PHP Day 2
Arrived early because I was supposed to drive my daughter to school first, but she wasn't feeling well so I let her stay home. Got tired of waiting around at home, so I drove over to the hospital to wait around there. Each day they post a list on one of the doors that tells you which room to go to for the first group of the day, goals group. I couldn't remember where the door was so I looked around for someone that might know. Didn't see any staff, but I saw a guy with a folder like mine (only his was stuffed with papers) so I figured he'd been there awhile and would know where to look for this door.
He was a really nice gentleman and showed me where the door was, but they hadn't posted the list yet. We headed to the cafeteria, sat down and started talking. Turns out he's a huge music fan like I am and even though he's older than me, he liked a lot of the stuff he saw on my iPod. Soon we were joined by 4 other guys. I was okay talking one on one with the first guy, but could feel my anxiety swelling as the others joined our table.
It's strange, I can do one on one with just a little bit of nervousness at the start and quickly become comfortable as long as I find the other person interesting. Or I like to be in a crowded area, even if I don't know a single person, because I can get lost among the sea of bodies. It's stressful, but I can usually survive without having a panic attack...unless it's Walmart, and that's a whole other story.
It's the small groups of people that have the greatest negative impact on me. When I got to the room I was supposed to be in for goals group, there were only about 10-12 of us and I was in full blown panic mode. I couldn't breathe and wanted to run out of the room, but figured if I tried standing up I'd pass out.
First thing they did was go over the guidelines of the program. They had the patients reciting the ones they remember, with long pauses in between. We all fucking get a sheet that has the guidelines on it, either just have one person quickly run down the list or don't bother with it. They waste valuable time doing it the way they are and it really fucking annoyed me. If they do it again tomorrow, I'm going to speak up.
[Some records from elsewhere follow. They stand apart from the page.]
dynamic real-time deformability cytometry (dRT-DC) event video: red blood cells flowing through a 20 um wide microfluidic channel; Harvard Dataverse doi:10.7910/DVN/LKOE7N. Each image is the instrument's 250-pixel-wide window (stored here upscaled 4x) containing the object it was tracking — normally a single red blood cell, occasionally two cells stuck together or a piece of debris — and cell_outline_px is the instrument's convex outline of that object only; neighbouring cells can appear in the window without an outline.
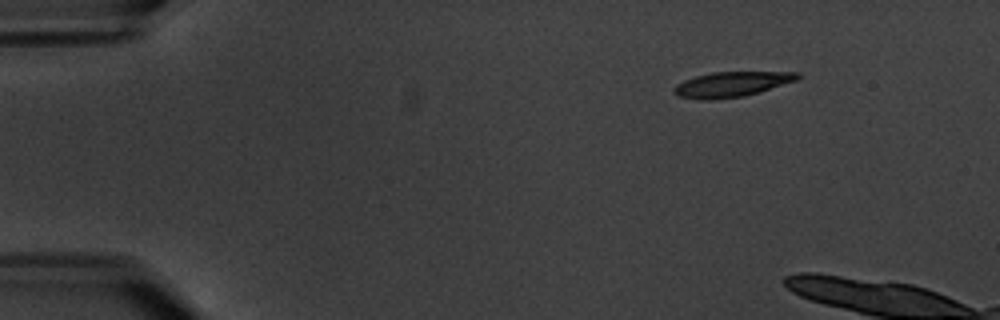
{"species": "common noctule bat (a hibernating species)", "species_latin": "Nyctalus noctula", "temperature_condition": "warm", "stored_images_in_passage": 5, "camera_frame_rate_fps": 3000, "um_per_image_px": 0.085, "animal": {"sex": "male", "body_mass_g": 20.1, "forearm_length_mm": 53.5}, "frame": {"image": 1, "passage_image": 2, "time_ms": 1.0, "image_size_px": [1000, 320], "cell_outline_px": [[800, 76], [796, 80], [744, 96], [716, 100], [700, 100], [680, 96], [672, 88], [676, 84], [684, 80], [696, 76], [712, 72], [800, 72]], "centroid_in_image_um": [62.15, 7.16], "position_along_channel_um": 22.8, "area_um2": 17.86}}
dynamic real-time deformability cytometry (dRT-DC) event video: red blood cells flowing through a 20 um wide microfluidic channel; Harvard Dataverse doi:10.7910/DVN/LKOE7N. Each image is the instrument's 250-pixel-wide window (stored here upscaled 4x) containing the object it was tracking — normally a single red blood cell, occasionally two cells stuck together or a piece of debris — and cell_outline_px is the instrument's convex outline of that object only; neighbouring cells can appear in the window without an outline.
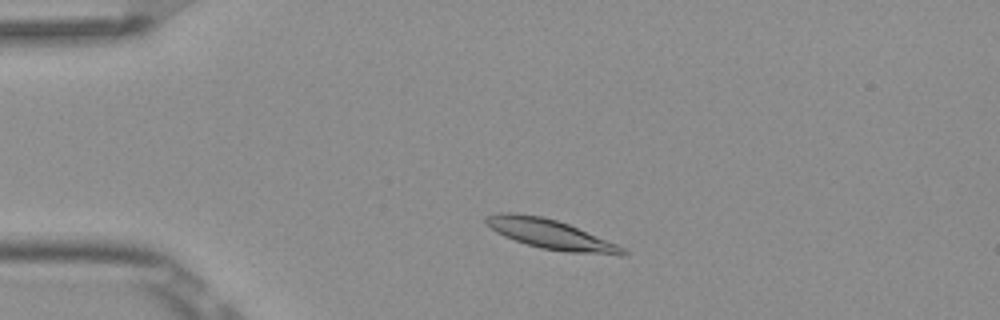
{"species": "Egyptian fruit bat (a non-hibernating species)", "species_latin": "Rousettus aegyptiacus", "temperature_condition": "room temperature", "stored_images_in_passage": 3, "camera_frame_rate_fps": 3000, "um_per_image_px": 0.085, "frame": {"image": 1, "passage_image": 2, "time_ms": 0.333, "image_size_px": [1000, 320], "cell_outline_px": [[628, 256], [620, 256], [568, 252], [540, 248], [504, 236], [496, 232], [484, 224], [484, 216], [500, 212], [516, 212], [540, 216], [556, 220], [568, 224], [616, 244], [624, 248], [628, 252]], "centroid_in_image_um": [46.78, 19.91], "position_along_channel_um": 38.2, "area_um2": 23.64}}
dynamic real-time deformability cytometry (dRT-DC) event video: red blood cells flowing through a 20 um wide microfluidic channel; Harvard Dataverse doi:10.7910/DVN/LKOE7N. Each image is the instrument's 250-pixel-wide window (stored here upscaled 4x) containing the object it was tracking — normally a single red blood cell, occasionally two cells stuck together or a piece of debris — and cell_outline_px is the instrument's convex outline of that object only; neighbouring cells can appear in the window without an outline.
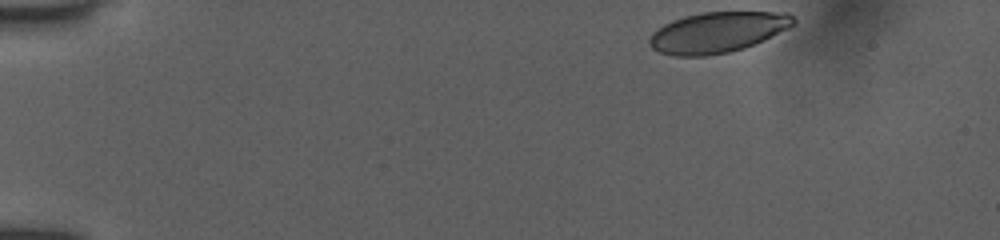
{"species": "human", "species_latin": "Homo sapiens", "temperature_condition": "room temperature", "stored_images_in_passage": 34, "camera_frame_rate_fps": 3000, "um_per_image_px": 0.085, "donor": {"sex": "female"}, "frame": {"image": 1, "passage_image": 1, "time_ms": 0.0, "image_size_px": [1000, 240], "cell_outline_px": [[796, 24], [764, 40], [744, 48], [728, 52], [704, 56], [672, 56], [660, 52], [652, 48], [648, 44], [648, 40], [652, 32], [664, 24], [672, 20], [684, 16], [704, 12], [788, 12], [796, 20]], "centroid_in_image_um": [60.98, 2.74], "position_along_channel_um": 24.0, "area_um2": 34.22}}
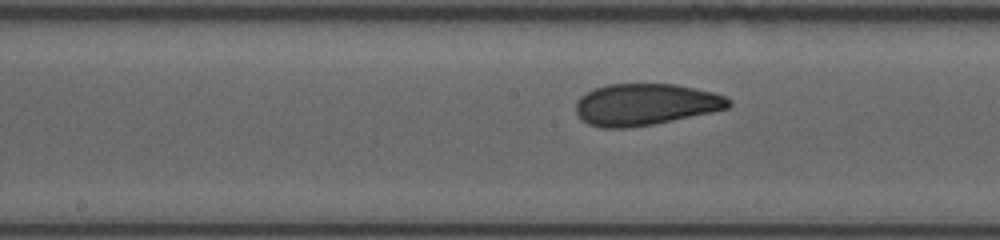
{"frame": {"image": 2, "passage_image": 19, "time_ms": 7.0, "image_size_px": [1000, 240], "cell_outline_px": [[732, 104], [728, 108], [712, 112], [652, 124], [628, 128], [604, 128], [588, 124], [576, 112], [576, 100], [580, 96], [596, 88], [608, 84], [676, 84], [696, 88], [712, 92], [724, 96], [732, 100]], "centroid_in_image_um": [54.87, 8.87], "position_along_channel_um": 193.3, "area_um2": 36.93}}
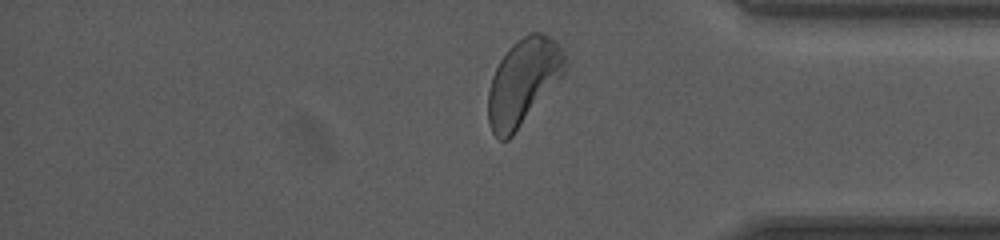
{"frame": {"image": 3, "passage_image": 33, "time_ms": 12.333, "image_size_px": [1000, 240], "cell_outline_px": [[564, 72], [512, 136], [508, 140], [500, 140], [492, 132], [488, 124], [488, 92], [492, 76], [500, 60], [508, 48], [516, 40], [532, 32], [540, 32], [556, 40], [564, 56]], "centroid_in_image_um": [44.41, 6.95], "position_along_channel_um": 390.8, "area_um2": 37.74}, "authors_computed_cell_mechanics": {"area_um2": 36.992, "velocity_mm_per_s": 3.9398, "shape_relaxation_time_tau1_ms": 2.9345, "shape_relaxation_time_tau2_ms": 1.0134, "deformation_change_tau1": 0.1268, "deformation_change_tau2": 0.0547}}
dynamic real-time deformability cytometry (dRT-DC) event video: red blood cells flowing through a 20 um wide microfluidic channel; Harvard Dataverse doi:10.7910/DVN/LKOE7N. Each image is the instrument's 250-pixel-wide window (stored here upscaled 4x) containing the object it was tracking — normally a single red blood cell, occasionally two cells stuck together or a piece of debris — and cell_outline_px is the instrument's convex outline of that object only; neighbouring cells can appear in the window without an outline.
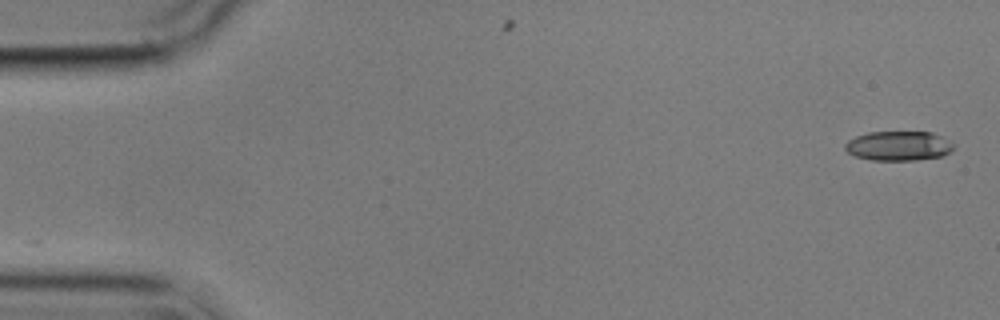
{"species": "common noctule bat (a hibernating species)", "species_latin": "Nyctalus noctula", "temperature_condition": "cold", "stored_images_in_passage": 5, "camera_frame_rate_fps": 3000, "um_per_image_px": 0.085, "animal": {"sex": "male", "body_mass_g": 17.9}, "frame": {"image": 1, "passage_image": 1, "time_ms": 0.0, "image_size_px": [1000, 320], "cell_outline_px": [[956, 144], [948, 152], [940, 156], [916, 160], [872, 160], [856, 156], [848, 152], [844, 148], [844, 144], [848, 140], [856, 136], [868, 132], [932, 132]], "centroid_in_image_um": [76.35, 12.39], "position_along_channel_um": 8.6, "area_um2": 18.55}}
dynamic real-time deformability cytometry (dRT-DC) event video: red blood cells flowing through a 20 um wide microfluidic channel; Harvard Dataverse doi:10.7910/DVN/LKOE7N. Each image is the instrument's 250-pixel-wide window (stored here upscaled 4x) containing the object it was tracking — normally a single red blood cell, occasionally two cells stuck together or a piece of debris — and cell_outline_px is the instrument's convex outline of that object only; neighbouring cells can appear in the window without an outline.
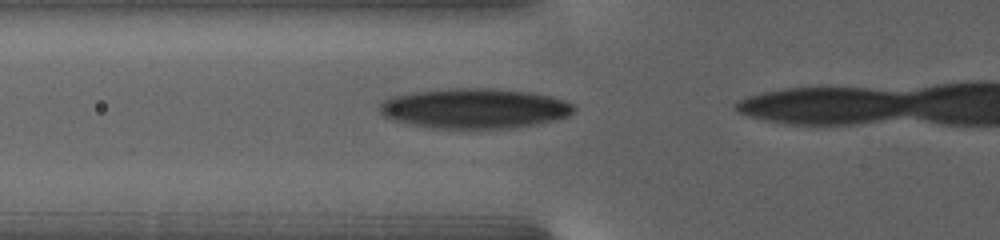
{"species": "human", "species_latin": "Homo sapiens", "temperature_condition": "warm", "stored_images_in_passage": 8, "camera_frame_rate_fps": 3000, "um_per_image_px": 0.085, "donor": {"sex": "female"}, "frame": {"image": 1, "passage_image": 2, "time_ms": 0.667, "image_size_px": [1000, 240], "cell_outline_px": [[576, 108], [568, 116], [552, 120], [532, 124], [508, 128], [444, 128], [416, 124], [396, 120], [384, 116], [380, 112], [380, 104], [384, 100], [396, 96], [416, 92], [448, 88], [496, 88], [528, 92], [552, 96], [564, 100], [572, 104]], "centroid_in_image_um": [40.38, 9.19], "position_along_channel_um": 85.4, "area_um2": 44.51}}
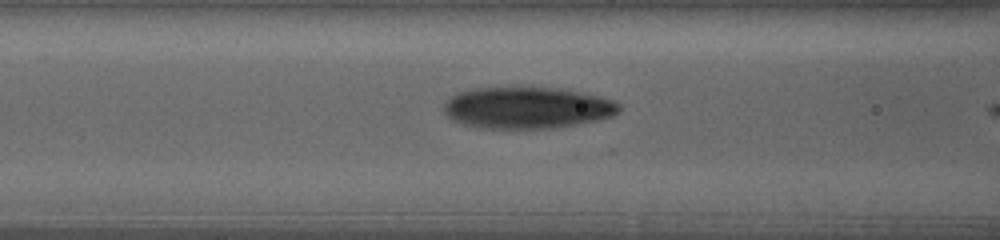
{"frame": {"image": 2, "passage_image": 6, "time_ms": 2.0, "image_size_px": [1000, 240], "cell_outline_px": [[620, 112], [612, 116], [596, 120], [576, 124], [552, 128], [476, 128], [452, 120], [444, 112], [444, 104], [452, 96], [460, 92], [476, 88], [560, 88], [596, 96], [612, 100], [620, 104]], "centroid_in_image_um": [44.8, 9.17], "position_along_channel_um": 121.8, "area_um2": 42.02}}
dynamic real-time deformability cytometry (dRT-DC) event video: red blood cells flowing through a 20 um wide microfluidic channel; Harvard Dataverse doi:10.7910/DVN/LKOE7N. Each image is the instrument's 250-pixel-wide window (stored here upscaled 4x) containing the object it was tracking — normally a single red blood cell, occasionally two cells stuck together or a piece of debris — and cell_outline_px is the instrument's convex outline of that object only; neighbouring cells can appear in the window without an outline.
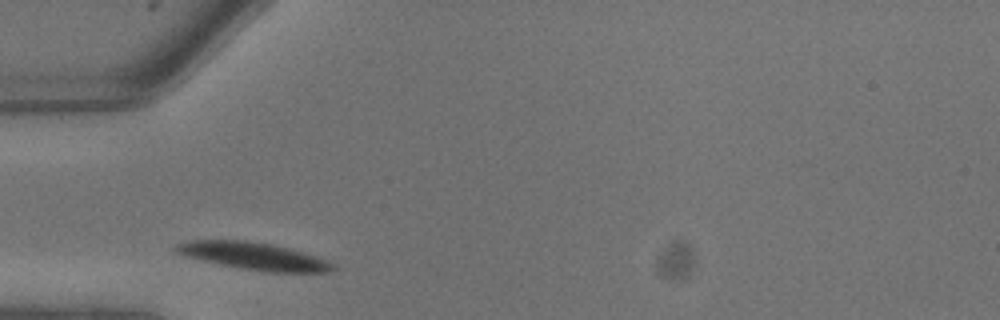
{"species": "common noctule bat (a hibernating species)", "species_latin": "Nyctalus noctula", "temperature_condition": "warm", "stored_images_in_passage": 5, "camera_frame_rate_fps": 3000, "um_per_image_px": 0.085, "animal": {"sex": "male", "body_mass_g": 13.3}, "frame": {"image": 1, "passage_image": 1, "time_ms": 0.0, "image_size_px": [1000, 320], "cell_outline_px": [[336, 268], [332, 272], [268, 272], [220, 264], [184, 256], [172, 252], [172, 248], [176, 244], [188, 240], [244, 240], [268, 244], [288, 248], [304, 252], [328, 260], [336, 264]], "centroid_in_image_um": [21.55, 21.76], "position_along_channel_um": 63.5, "area_um2": 25.03}}
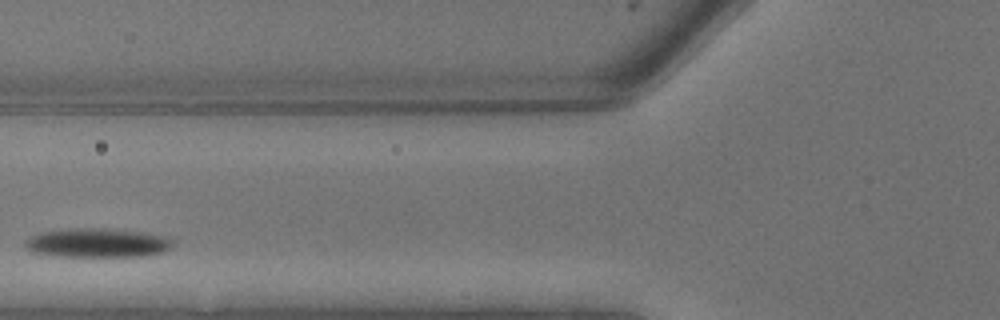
{"frame": {"image": 2, "passage_image": 3, "time_ms": 0.667, "image_size_px": [1000, 320], "cell_outline_px": [[172, 248], [164, 252], [144, 256], [60, 256], [32, 252], [24, 248], [24, 240], [40, 232], [76, 228], [100, 228], [144, 232], [168, 236], [172, 240]], "centroid_in_image_um": [8.29, 20.64], "position_along_channel_um": 117.5, "area_um2": 25.14}}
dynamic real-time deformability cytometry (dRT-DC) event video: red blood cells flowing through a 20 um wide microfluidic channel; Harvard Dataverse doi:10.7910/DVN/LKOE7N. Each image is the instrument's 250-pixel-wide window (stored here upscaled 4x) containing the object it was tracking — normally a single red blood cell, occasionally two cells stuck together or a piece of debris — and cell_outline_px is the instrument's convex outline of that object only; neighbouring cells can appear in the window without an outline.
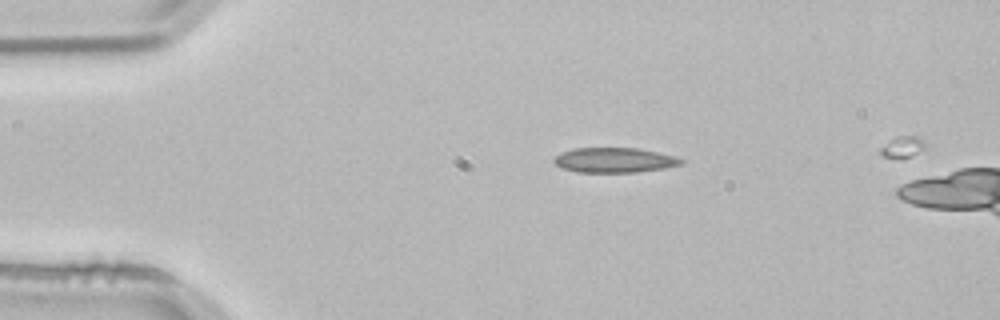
{"species": "common noctule bat (a hibernating species)", "species_latin": "Nyctalus noctula", "temperature_condition": "room temperature", "stored_images_in_passage": 3, "camera_frame_rate_fps": 3000, "um_per_image_px": 0.085, "animal": {"sex": "male", "body_mass_g": 21.5, "forearm_length_mm": 52.0}, "frame": {"image": 1, "passage_image": 1, "time_ms": 0.0, "image_size_px": [1000, 320], "cell_outline_px": [[684, 164], [664, 168], [636, 172], [576, 172], [560, 168], [552, 160], [560, 152], [572, 148], [636, 148], [676, 156], [684, 160]], "centroid_in_image_um": [52.2, 13.61], "position_along_channel_um": 32.8, "area_um2": 18.55}}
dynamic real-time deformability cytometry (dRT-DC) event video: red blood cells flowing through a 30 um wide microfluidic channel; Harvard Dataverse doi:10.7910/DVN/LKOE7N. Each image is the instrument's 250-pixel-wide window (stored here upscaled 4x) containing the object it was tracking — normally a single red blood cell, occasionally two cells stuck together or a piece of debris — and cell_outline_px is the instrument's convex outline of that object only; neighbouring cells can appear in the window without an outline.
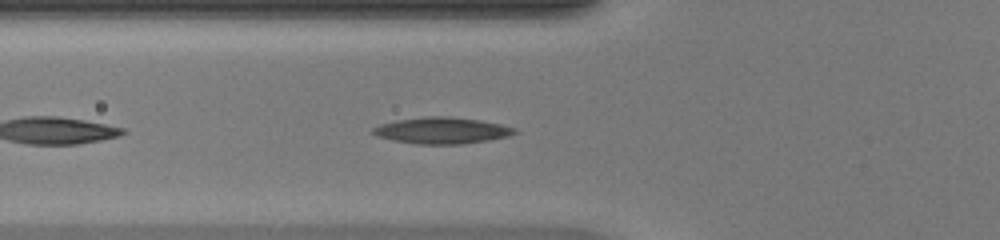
{"species": "common noctule bat (a hibernating species)", "species_latin": "Nyctalus noctula", "temperature_condition": "warm", "stored_images_in_passage": 30, "camera_frame_rate_fps": 3000, "um_per_image_px": 0.085, "animal": {"sex": "female", "body_mass_g": 20.0, "forearm_length_mm": 54.0}, "frame": {"image": 1, "passage_image": 4, "time_ms": 1.0, "image_size_px": [1000, 240], "cell_outline_px": [[516, 132], [508, 136], [488, 140], [464, 144], [420, 144], [392, 140], [380, 136], [372, 132], [372, 128], [380, 124], [396, 120], [424, 116], [448, 116], [480, 120], [500, 124], [516, 128]], "centroid_in_image_um": [37.56, 11.08], "position_along_channel_um": 88.2, "area_um2": 21.68}}
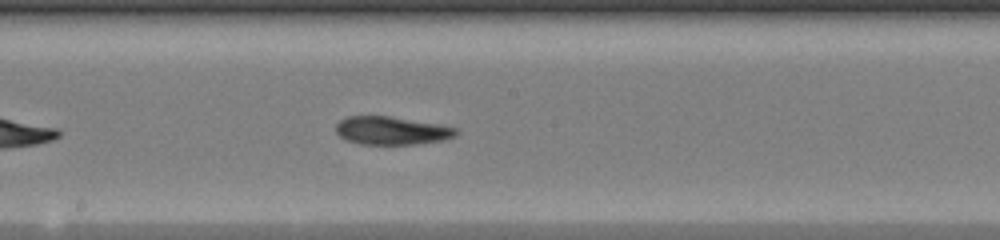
{"frame": {"image": 2, "passage_image": 13, "time_ms": 4.0, "image_size_px": [1000, 240], "cell_outline_px": [[460, 132], [456, 136], [444, 140], [416, 144], [360, 144], [348, 140], [340, 136], [336, 132], [336, 124], [340, 120], [348, 116], [388, 116], [436, 124], [456, 128]], "centroid_in_image_um": [33.29, 11.11], "position_along_channel_um": 214.9, "area_um2": 19.54}}
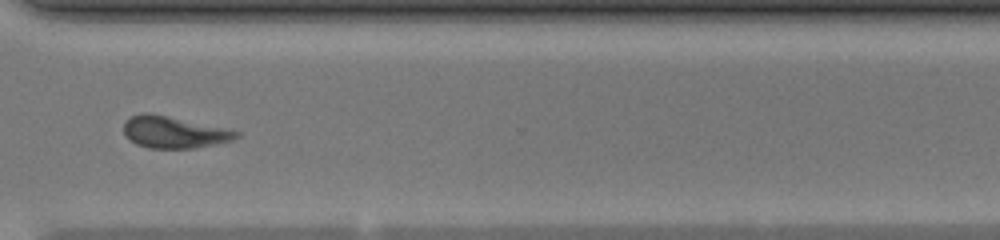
{"frame": {"image": 3, "passage_image": 23, "time_ms": 7.333, "image_size_px": [1000, 240], "cell_outline_px": [[240, 136], [236, 140], [196, 148], [148, 148], [136, 144], [124, 132], [124, 120], [132, 116], [144, 112], [148, 112], [224, 128], [240, 132]], "centroid_in_image_um": [14.81, 11.24], "position_along_channel_um": 355.8, "area_um2": 20.69}, "authors_computed_cell_mechanics": {"area_um2": 20.4901, "velocity_mm_per_s": 4.2148, "shape_relaxation_time_tau1_ms": null, "shape_relaxation_time_tau2_ms": 5.0554, "deformation_change_tau1": null, "deformation_change_tau2": 0.168}}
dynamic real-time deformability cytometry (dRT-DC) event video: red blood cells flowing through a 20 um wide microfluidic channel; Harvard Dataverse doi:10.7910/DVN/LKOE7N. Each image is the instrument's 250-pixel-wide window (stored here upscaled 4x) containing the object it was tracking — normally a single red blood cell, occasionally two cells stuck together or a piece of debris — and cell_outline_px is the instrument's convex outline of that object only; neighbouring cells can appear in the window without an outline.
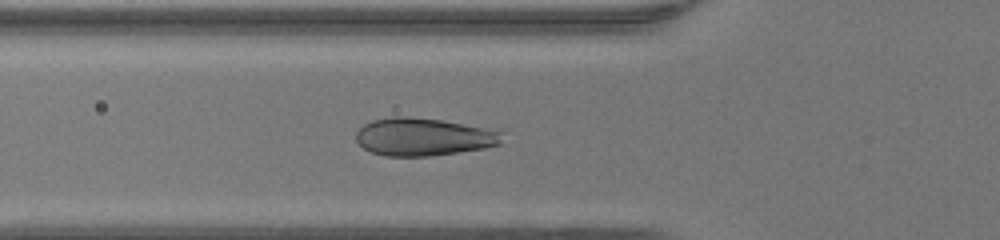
{"species": "human", "species_latin": "Homo sapiens", "temperature_condition": "warm", "stored_images_in_passage": 32, "camera_frame_rate_fps": 3000, "um_per_image_px": 0.085, "donor": {"sex": "female"}, "frame": {"image": 1, "passage_image": 2, "time_ms": 0.333, "image_size_px": [1000, 240], "cell_outline_px": [[500, 144], [484, 148], [428, 156], [388, 156], [372, 152], [364, 148], [356, 140], [356, 132], [364, 124], [372, 120], [392, 116], [408, 116], [440, 120], [500, 132]], "centroid_in_image_um": [35.89, 11.63], "position_along_channel_um": 89.9, "area_um2": 31.44}}
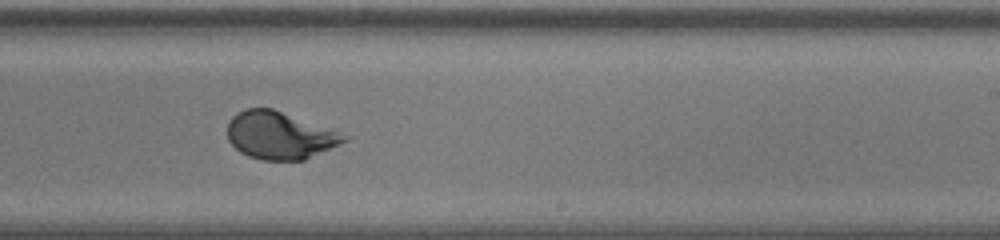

Next they went around the room and everyone read what goal they wanted to work on for the day and how they plan to do that. We also had to rate our mood from the previous afternoon, later in the evening and what it was right then. Sleeping, eating and energy were also rated. I quickly read the goals sheet when they got to me and told them I was having a panic attack. The staff running the group didn't seem to care, they just moved on to the next person.
I was so panicked that I haven't a clue what they talked about after everyone read their goal sheets. The woman next to me brought up some topic she wanted to discuss and all I remember was her crying the whole time and some other guy doing far too much talking. My focus was on getting the hell out of there so I basically just stared at the clock.
After that was a group on Assertiveness. Didn't learn anything I didn't already know. Then it was lunch, which I skipped and either they didn't notice, didn't care or just ignored me. Lunch was followed by a group called Victim/Survivor. I was mortified when I read the name, thinking I was going to have to listen to someone's traumatic story, but they just went over what types of statements each makes and what a healthy medium between the two looks like.
Then came Expressive Therapy. Since I did art yesterday, they expected me to stay where I was for "movement" therapy. I refused, went to the bathroom and then went to the art room. I thought for sure the woman was going to call a code because I refused to leave the room. I told her I had no interest in moving anything and that I wanted to do art. She called someone on the phone about it, but I don't know who it was. As far as I know, I haven't yet been assigned a case worker, or at least none have come to talk to me. She then let me stay. It's not like the room was crowded or anything, there were only six patients, including myself.
I'm so thinking that agreeing to do this group therapy crap was a big mistake. Tomorrow I'm scheduled to go in for a mammogram and I'm not sure if I should go to any of the groups or not. I'd only miss the second one, and I'd be back before lunch was over. Guess it's something I have to think over and decide by 9 am tomorrow.
Someone from the mental health center called my home while I was at the hospital. Not sure if he was calling about a new therapist or if he was calling about the PHP program they run. I left a message for him to call me back, and then I called and left one with the therapist that just dumped me. I really need to know when I'll be back in individual therapy or if I'm screwed and will be without a therapist for awhile. I'm not thrilled about starting over from square one, but anything has got to be better than these groups.